I had a ridiculous conversation at a drinking party once, years ago. This guy I knew was blearily insisting that I needed to 'hack' a bank, because he was sure I could do it. I didn't know about that, I'm just a regular geek, scanning x.25 networks for outdials isn't the same as breaking into a bank. He was insisting it would definitely work. We could have it all planned out see, and, "Oh you could totally do it man, we should so do that!" I kept insisting that it was incredibly dangerous, and that I didn't know how ("Oh you can figure it out man, I know you can!"), and he just wasn't having any of my protests. Stealing, or for that matter almost anything that risks jail time, doesn't appeal to me anyway. Now imagine someone with his attitude and also the knowledge to follow buddy from the article. This sort of idea can become more widespread as technology reaches everyone, and is a scary thought for those with things to lose from it. People such as, well, any random person alive, could be you, could be me, could wreck a lot of lives.
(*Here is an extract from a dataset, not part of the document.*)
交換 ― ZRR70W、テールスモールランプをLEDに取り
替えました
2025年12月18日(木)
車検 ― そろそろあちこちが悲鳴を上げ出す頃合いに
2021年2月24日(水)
ohhh your post hurts to read.
surely you acknowledge that much that is good in this world is subtle, while much that is bad is sensational. material gain, i think for many, in the long run anyway, is not commonly found to be as valuable as friends and most especially family. From that angle, I don't think a price tag could or should be applied to the value of a person's presence in others' lives. To avoid getting too pussy, even keeping within the hard and accountable view of things, there is SO much a person can accomplish during their lives, from acts deserving fame to the humble role of supporting another person's life. Why do insurance policies pay out such lotto-worthy amounts? because that's (a poor, imho) accounting of your worth from the view of how much responsibility live and produce you have.
Give it up. We have lost the cracker/hacker language war. When will the /. community get over the fact that the rest of the world calls 'em hackers now. All the kicking and screaming's not going to change anything.
They were not being "nice" but they weren't hurting anyone (at least not yet).
... So we have to wait until they (ab)use credit cards before they should be stopped?
'Yet'
The real problem I have is Lowes was putting credit card data on a wireless network!
I agree this is pretty dumb, but it's still no reason for it to get cracked. Think about this: you have an expensive house and several heavy locks on your door. One day you forget to lock them. Does this justify every burglar that walks up to your house, opens the door, enters your house and sets up camera's? Okay, they didn't steal anything (yet), but it's really your fault. Yeah right. They knew exactly what they were doing, and the fact that the security wasn't good enough is *no* reason whatsoever to justify this crime.
He robbed people, or attempted to rob them. This is like robbing a bank, only worse.
No, it's not. Theft and robbery are different animals. These guys never held a gun to someone's head, never threatened anyone. They are more akin to cat burglers than "robbers".
Nine years is longer than a manslaughter conviction. Longer than most murder convictions. Longer than rape convictions. What kind of fucking idiot are you to value some large corporation's potential bottom line (since they actually stole nothing) more than the life of another human being?
This conviction is bullshit, made solely to prove a point by sadistic bastards like yourself.